▶ **Exercise**: State how many lines in these records contain the word "address", and nothing else.

▶ **Records provided**:
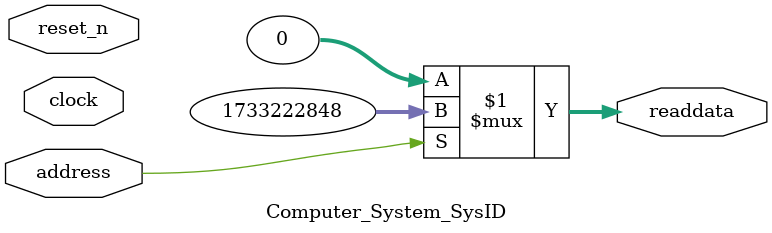
<source format=v>



// synthesis translate_off
`timescale 1ns / 1ps
// synthesis translate_on

// turn off superfluous verilog processor warnings 
// altera message_level Level1 
// altera message_off 10034 10035 10036 10037 10230 10240 10030 

module Computer_System_SysID (
               // inputs:
                address,
                clock,
                reset_n,

               // outputs:
                readdata
             )
;

  output  [ 31: 0] readdata;
  input            address;
  input            clock;
  input            reset_n;

  wire    [ 31: 0] readdata;
  //control_slave, which is an e_avalon_slave
  assign readdata = address ? 1733222848 : 0;

endmodule



</source>
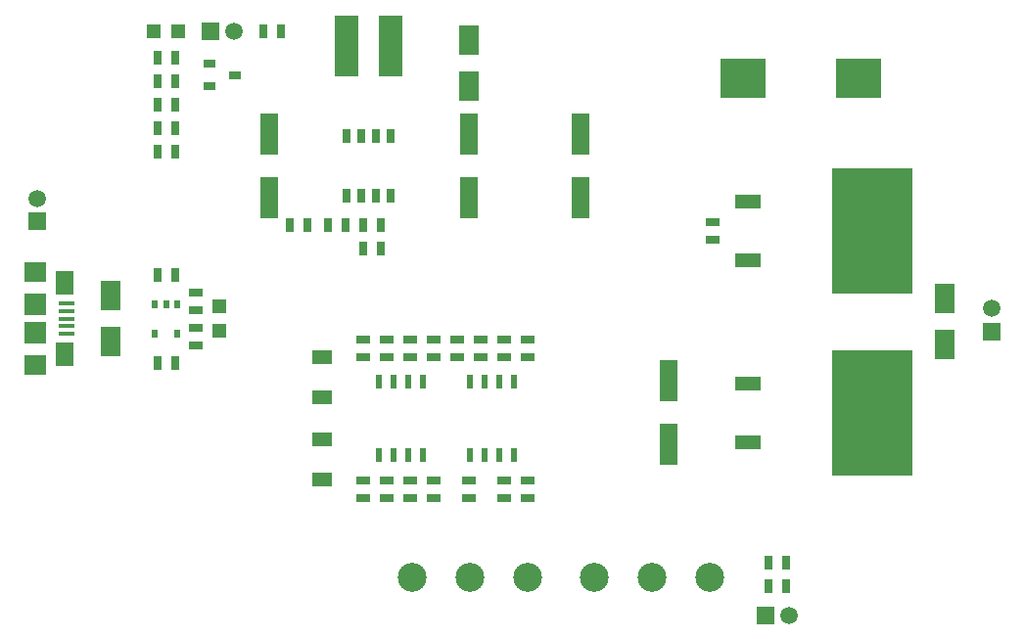
<source format=gts>
G04 #@! TF.FileFunction,Soldermask,Top*
%FSLAX46Y46*%
G04 Gerber Fmt 4.6, Leading zero omitted, Abs format (unit mm)*
G04 Created by KiCad (PCBNEW 0.201502040101+5404~21~ubuntu14.04.1-product) date Fre 06 Feb 2015 15:42:55 CET*
%MOMM*%
G01*
G04 APERTURE LIST*
%ADD10C,0.050000*%
%ADD11R,1.600200X3.599180*%
%ADD12R,1.143000X0.635000*%
%ADD13R,0.635000X1.143000*%
%ADD14R,1.900000X1.900000*%
%ADD15R,1.900000X1.800000*%
%ADD16R,1.600000X2.100000*%
%ADD17R,1.350000X0.400000*%
%ADD18R,1.800860X2.499360*%
%ADD19R,1.699260X1.300480*%
%ADD20R,1.198880X1.198880*%
%ADD21R,1.500000X1.500000*%
%ADD22C,1.500000*%
%ADD23R,2.150000X5.300000*%
%ADD24R,6.997700X10.800080*%
%ADD25R,2.286000X1.143000*%
%ADD26R,1.000760X0.800100*%
%ADD27R,4.000000X3.400000*%
%ADD28C,2.499360*%
%ADD29R,0.508000X1.143000*%
%ADD30R,0.508000X0.762000*%
%ADD31R,0.762000X1.143000*%
G04 APERTURE END LIST*
D10*
D11*
X147320000Y-81069180D03*
X147320000Y-86570820D03*
D12*
X128524000Y-98806000D03*
X128524000Y-100330000D03*
D13*
X165100000Y-118110000D03*
X163576000Y-118110000D03*
D12*
X128524000Y-112522000D03*
X128524000Y-110998000D03*
X132588000Y-110998000D03*
X132588000Y-112522000D03*
D11*
X154940000Y-102405180D03*
X154940000Y-107906820D03*
D13*
X110744000Y-100838000D03*
X112268000Y-100838000D03*
X110744000Y-93218000D03*
X112268000Y-93218000D03*
D11*
X120396000Y-81069180D03*
X120396000Y-86570820D03*
X137668000Y-81069180D03*
X137668000Y-86570820D03*
D13*
X123698000Y-88900000D03*
X122174000Y-88900000D03*
D14*
X100195000Y-98228000D03*
X100195000Y-95828000D03*
D15*
X100195000Y-101028000D03*
X100195000Y-93028000D03*
D16*
X102745000Y-93928000D03*
X102745000Y-100128000D03*
D17*
X102870000Y-95728000D03*
X102870000Y-96378000D03*
X102870000Y-98328000D03*
X102870000Y-97678000D03*
X102870000Y-97028000D03*
D18*
X178816000Y-95283020D03*
X178816000Y-99280980D03*
D19*
X124968000Y-100357940D03*
X124968000Y-103858060D03*
X124968000Y-107469940D03*
X124968000Y-110970060D03*
D18*
X106680000Y-99026980D03*
X106680000Y-95029020D03*
D20*
X116078000Y-98077020D03*
X116078000Y-95978980D03*
D18*
X137668000Y-72931020D03*
X137668000Y-76928980D03*
D20*
X112555020Y-72136000D03*
X110456980Y-72136000D03*
D21*
X100330000Y-88630000D03*
D22*
X100330000Y-86630000D03*
D23*
X127107000Y-73406000D03*
X130957000Y-73406000D03*
D21*
X163338000Y-122682000D03*
D22*
X165338000Y-122682000D03*
D24*
X172593000Y-89408000D03*
D25*
X161798000Y-91948000D03*
X161798000Y-86868000D03*
D24*
X172593000Y-105156000D03*
D25*
X161798000Y-107696000D03*
X161798000Y-102616000D03*
D26*
X117431820Y-75946000D03*
X115232180Y-76898500D03*
X115232180Y-74993500D03*
D12*
X134620000Y-100330000D03*
X134620000Y-98806000D03*
X134620000Y-112522000D03*
X134620000Y-110998000D03*
D27*
X161370000Y-76200000D03*
X171370000Y-76200000D03*
D12*
X130556000Y-100330000D03*
X130556000Y-98806000D03*
D13*
X163576000Y-120142000D03*
X165100000Y-120142000D03*
D12*
X130556000Y-110998000D03*
X130556000Y-112522000D03*
X132588000Y-100330000D03*
X132588000Y-98806000D03*
X137668000Y-112522000D03*
X137668000Y-110998000D03*
X140716000Y-112522000D03*
X140716000Y-110998000D03*
X158750000Y-90170000D03*
X158750000Y-88646000D03*
X136652000Y-100330000D03*
X136652000Y-98806000D03*
X138684000Y-100330000D03*
X138684000Y-98806000D03*
X142748000Y-112522000D03*
X142748000Y-110998000D03*
X142748000Y-98806000D03*
X142748000Y-100330000D03*
X140716000Y-98806000D03*
X140716000Y-100330000D03*
X114046000Y-97790000D03*
X114046000Y-99314000D03*
X114046000Y-96266000D03*
X114046000Y-94742000D03*
D13*
X121412000Y-72136000D03*
X119888000Y-72136000D03*
X130048000Y-90932000D03*
X128524000Y-90932000D03*
X110744000Y-74422000D03*
X112268000Y-74422000D03*
X110744000Y-82550000D03*
X112268000Y-82550000D03*
X110744000Y-76454000D03*
X112268000Y-76454000D03*
X128524000Y-88900000D03*
X130048000Y-88900000D03*
X127000000Y-88900000D03*
X125476000Y-88900000D03*
X112268000Y-80518000D03*
X110744000Y-80518000D03*
X110744000Y-78486000D03*
X112268000Y-78486000D03*
D28*
X153494740Y-119380000D03*
X148493480Y-119380000D03*
X158496000Y-119380000D03*
X137746740Y-119380000D03*
X132745480Y-119380000D03*
X142748000Y-119380000D03*
D21*
X182880000Y-98155000D03*
D22*
X182880000Y-96155000D03*
D21*
X115332000Y-72136000D03*
D22*
X117332000Y-72136000D03*
D29*
X133731000Y-108839000D03*
X132461000Y-108839000D03*
X131191000Y-108839000D03*
X129921000Y-108839000D03*
X129921000Y-102489000D03*
X131191000Y-102489000D03*
X132461000Y-102489000D03*
X133731000Y-102489000D03*
X141605000Y-108839000D03*
X140335000Y-108839000D03*
X139065000Y-108839000D03*
X137795000Y-108839000D03*
X137795000Y-102489000D03*
X139065000Y-102489000D03*
X140335000Y-102489000D03*
X141605000Y-102489000D03*
D30*
X112458500Y-95758000D03*
X110553500Y-95758000D03*
X112458500Y-98298000D03*
X111506000Y-95758000D03*
X110553500Y-98298000D03*
D31*
X129667000Y-86423500D03*
X130937000Y-86423500D03*
X128397000Y-86423500D03*
X127127000Y-86423500D03*
X127127000Y-81216500D03*
X128397000Y-81216500D03*
X130937000Y-81216500D03*
X129667000Y-81216500D03*
M02*

</source>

▶ **Problem solution**: 3